> **AVAILABLE DATA**:
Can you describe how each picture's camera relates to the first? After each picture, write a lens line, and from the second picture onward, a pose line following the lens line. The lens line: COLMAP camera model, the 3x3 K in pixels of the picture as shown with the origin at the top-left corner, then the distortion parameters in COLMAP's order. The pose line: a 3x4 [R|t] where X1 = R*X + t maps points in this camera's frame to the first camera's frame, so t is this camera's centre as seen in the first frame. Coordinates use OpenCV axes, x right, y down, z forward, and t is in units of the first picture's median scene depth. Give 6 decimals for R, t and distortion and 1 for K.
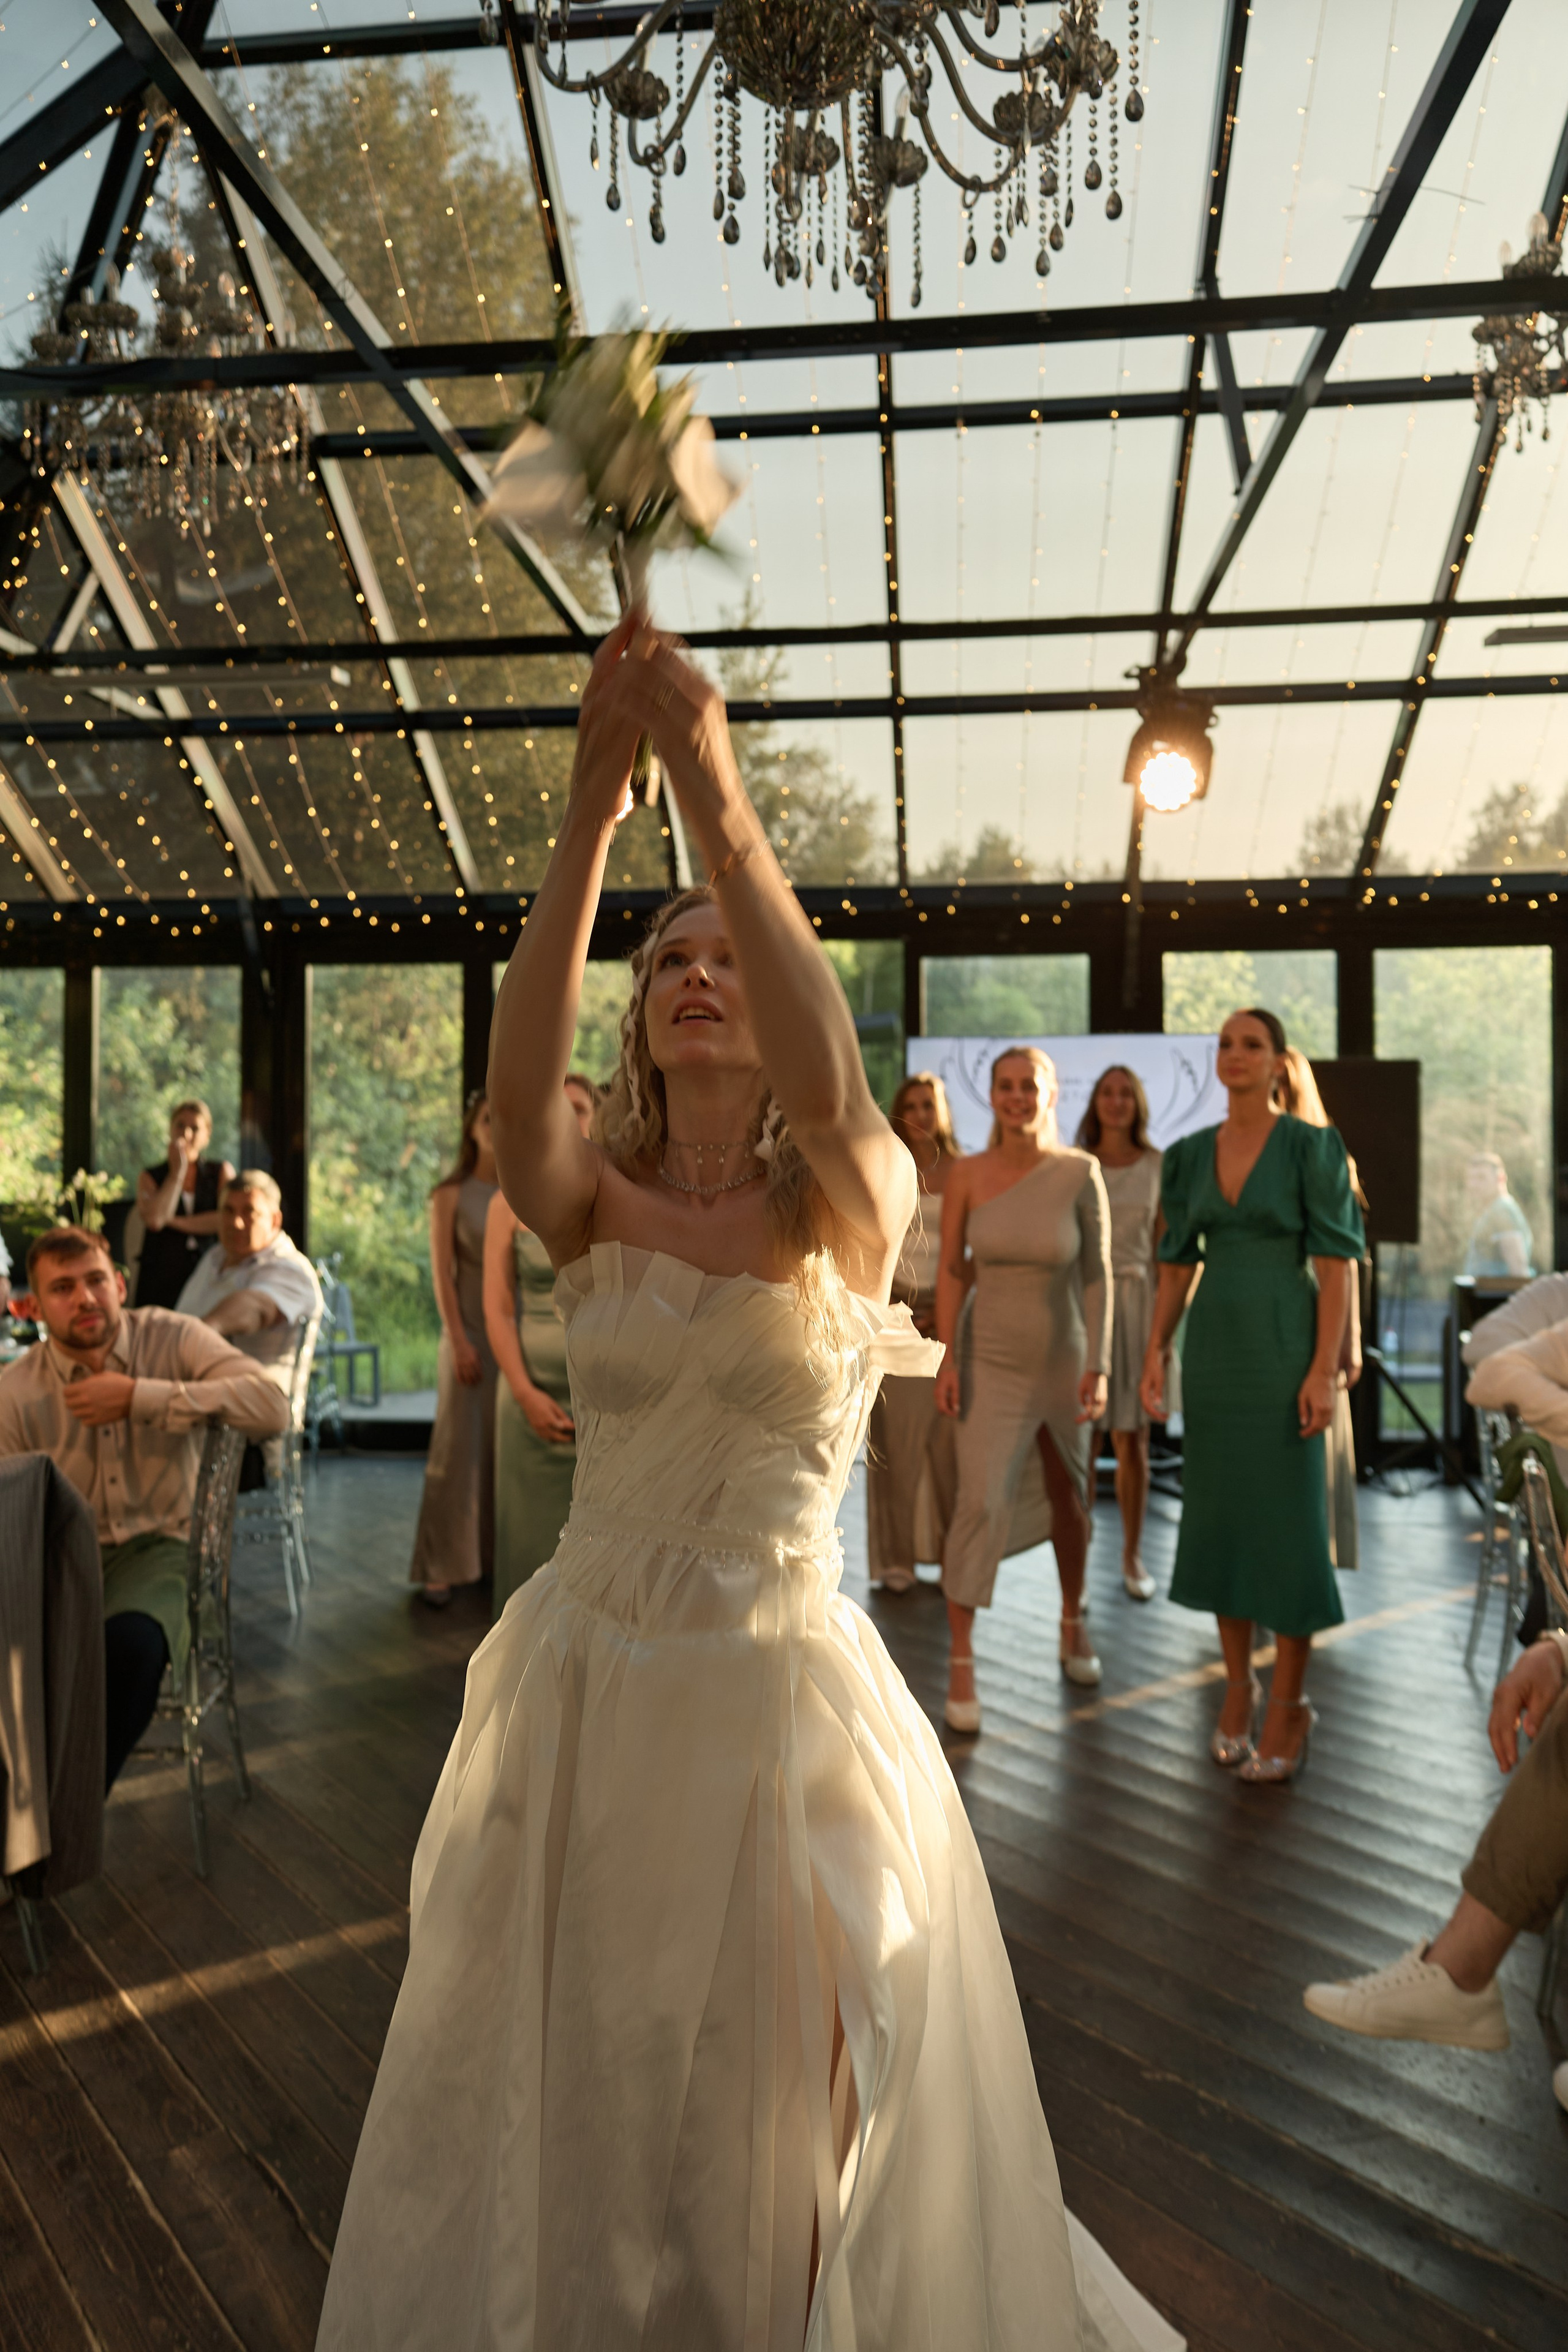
lens RADIAL K [[1528.0, 0, 767.5], [0, 1528.0, 1099.6], [0, 0, 1]] dist [-0.004571, 0.000125]
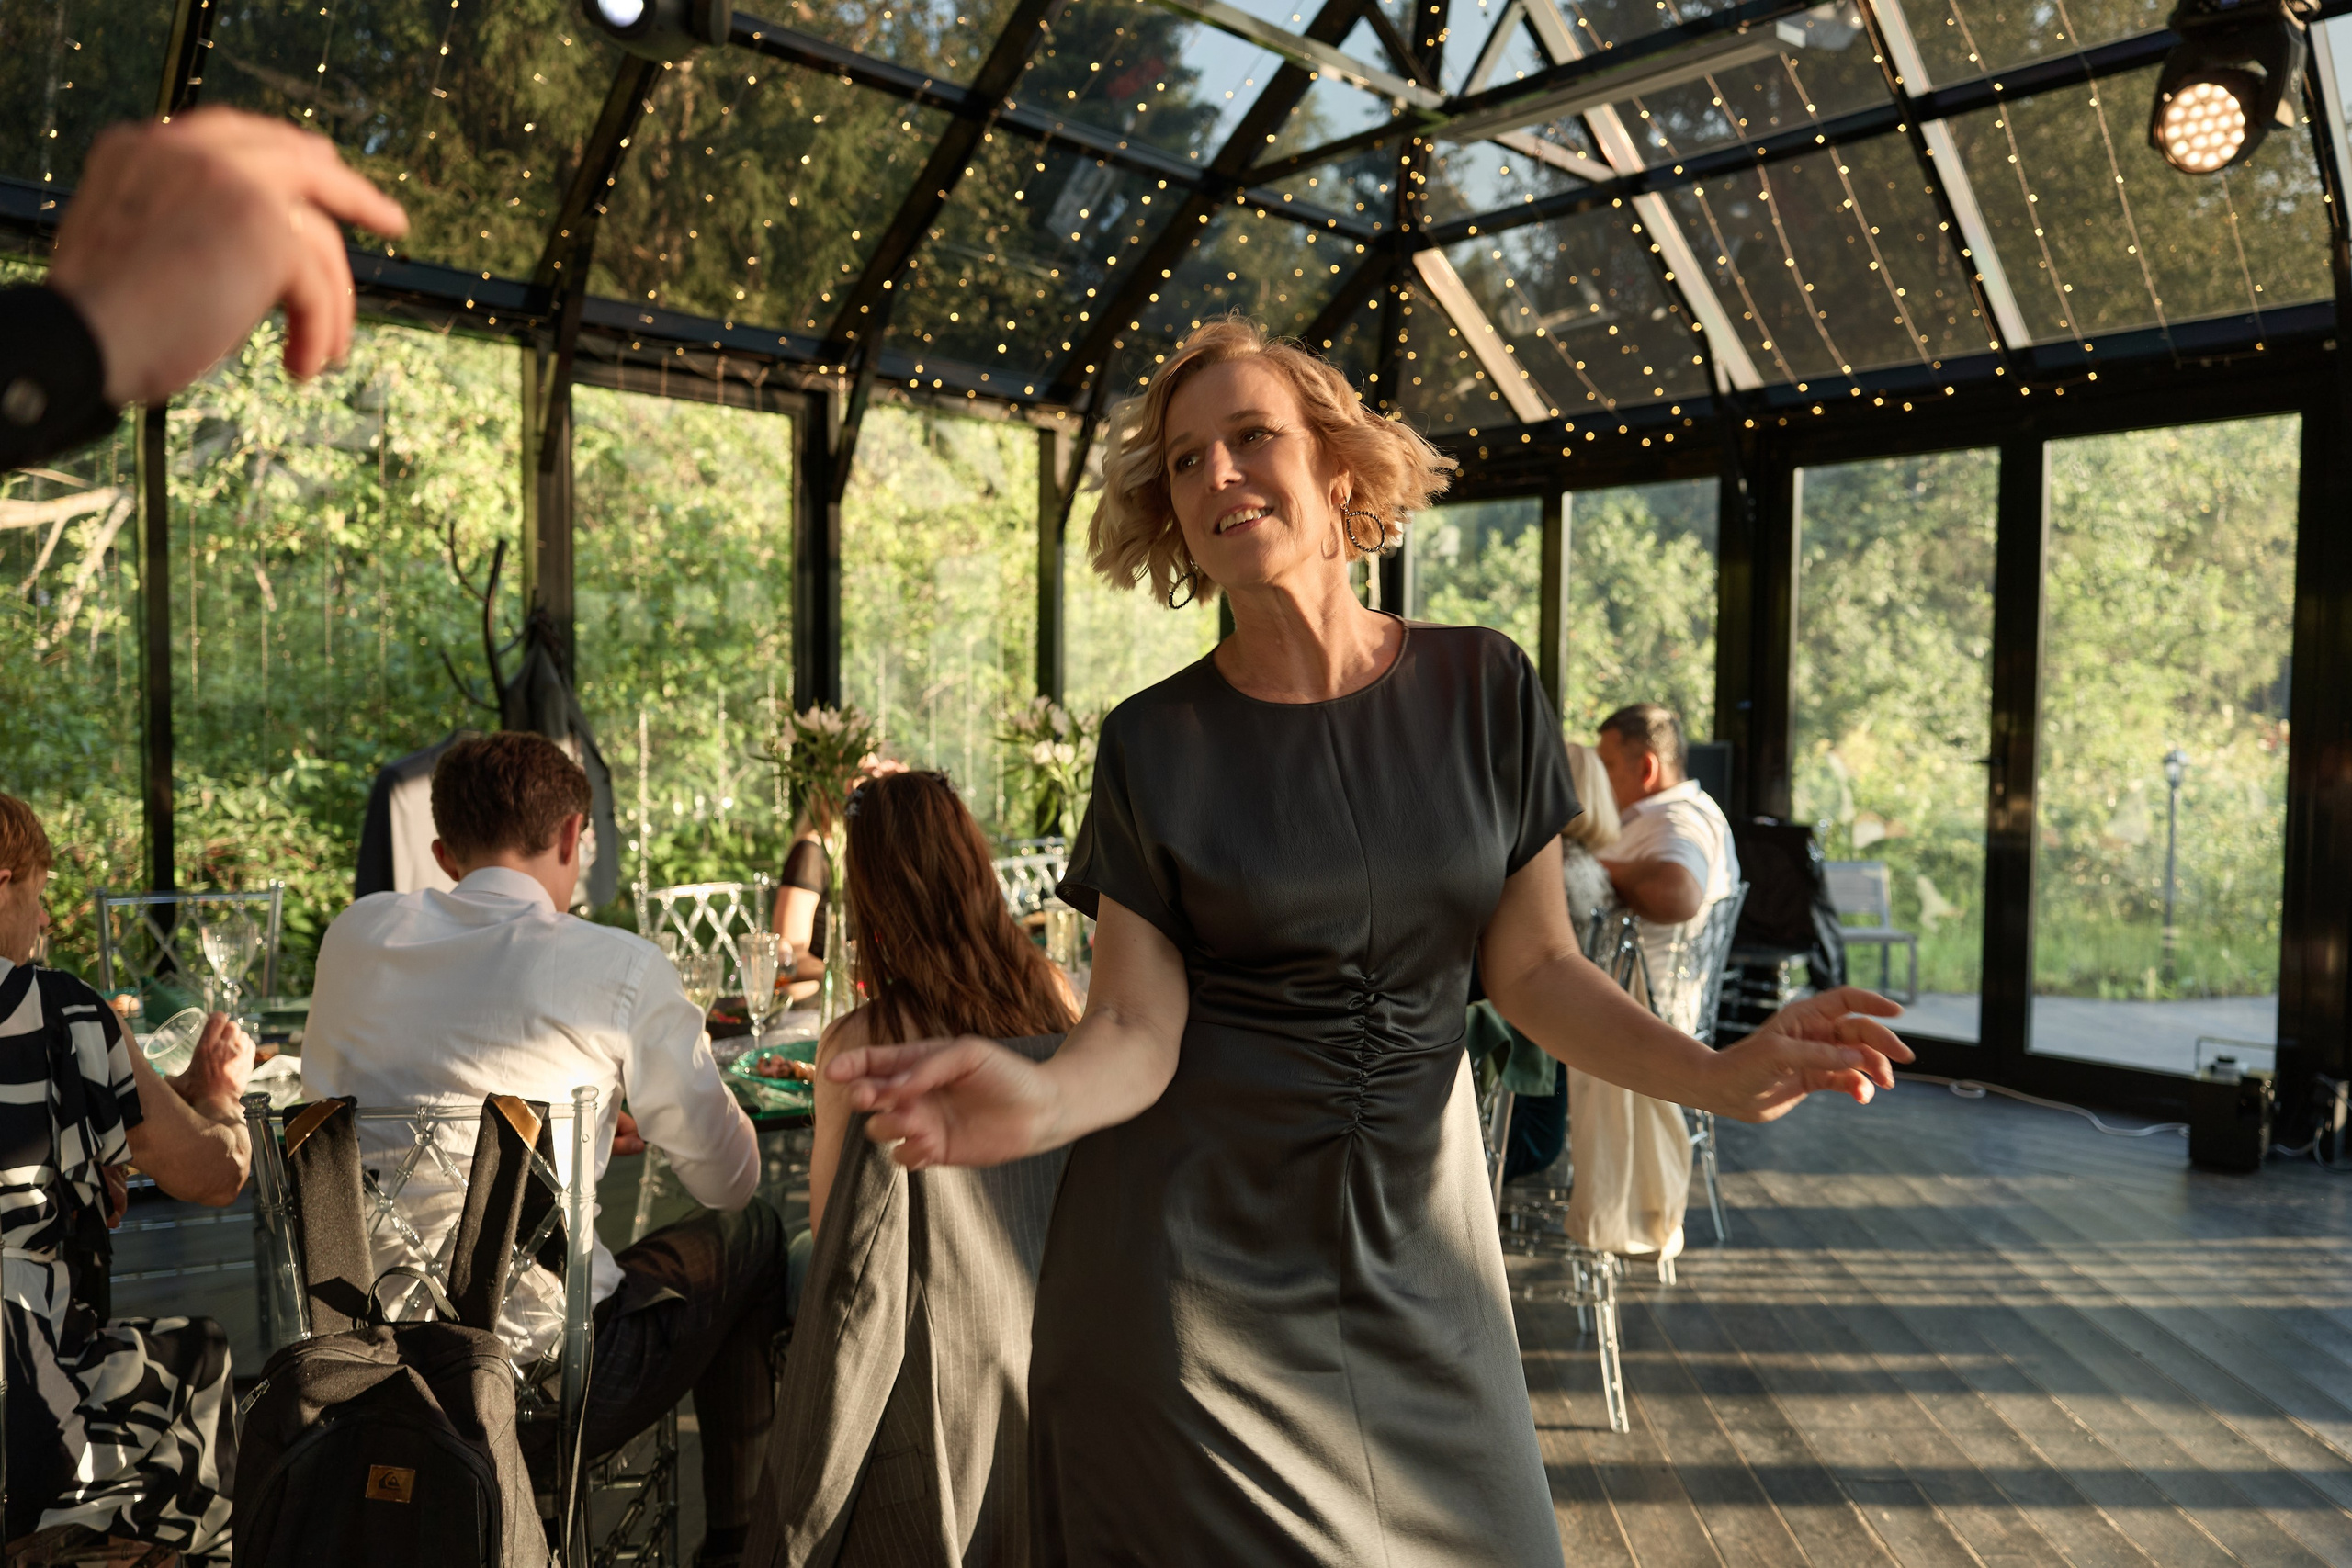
lens RADIAL K [[1527.9, 0, 1278.7], [0, 1527.9, 786.3], [0, 0, 1]] dist [-0.004571, 0.000125]
pose [[0.775323, 0.039361, -0.630337, 0.006498], [0.007205, 0.997440, 0.071147, 0.028752], [0.631523, -0.059703, 0.773055, 0.244243]]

> **EXERCISE PROMPT**: Reproduce the lines above exactly, please, but not the pictures in them.

> **TASK OUTPUT**:
Can you describe how each picture's camera relates to the first? After each picture, write a lens line, and from the second picture onward, a pose line following the lens line. The lens line: COLMAP camera model, the 3x3 K in pixels of the picture as shown with the origin at the top-left corner, then the distortion parameters in COLMAP's order. The pose line: a 3x4 [R|t] where X1 = R*X + t maps points in this camera's frame to the first camera's frame, so t is this camera's centre as seen in the first frame. Coordinates use OpenCV axes, x right, y down, z forward, and t is in units of the first picture's median scene depth. Give 6 decimals for R, t and distortion and 1 for K.
lens RADIAL K [[1528.0, 0, 767.5], [0, 1528.0, 1099.6], [0, 0, 1]] dist [-0.004571, 0.000125]
lens RADIAL K [[1527.9, 0, 1278.7], [0, 1527.9, 786.3], [0, 0, 1]] dist [-0.004571, 0.000125]
pose [[0.775323, 0.039361, -0.630337, 0.006498], [0.007205, 0.997440, 0.071147, 0.028752], [0.631523, -0.059703, 0.773055, 0.244243]]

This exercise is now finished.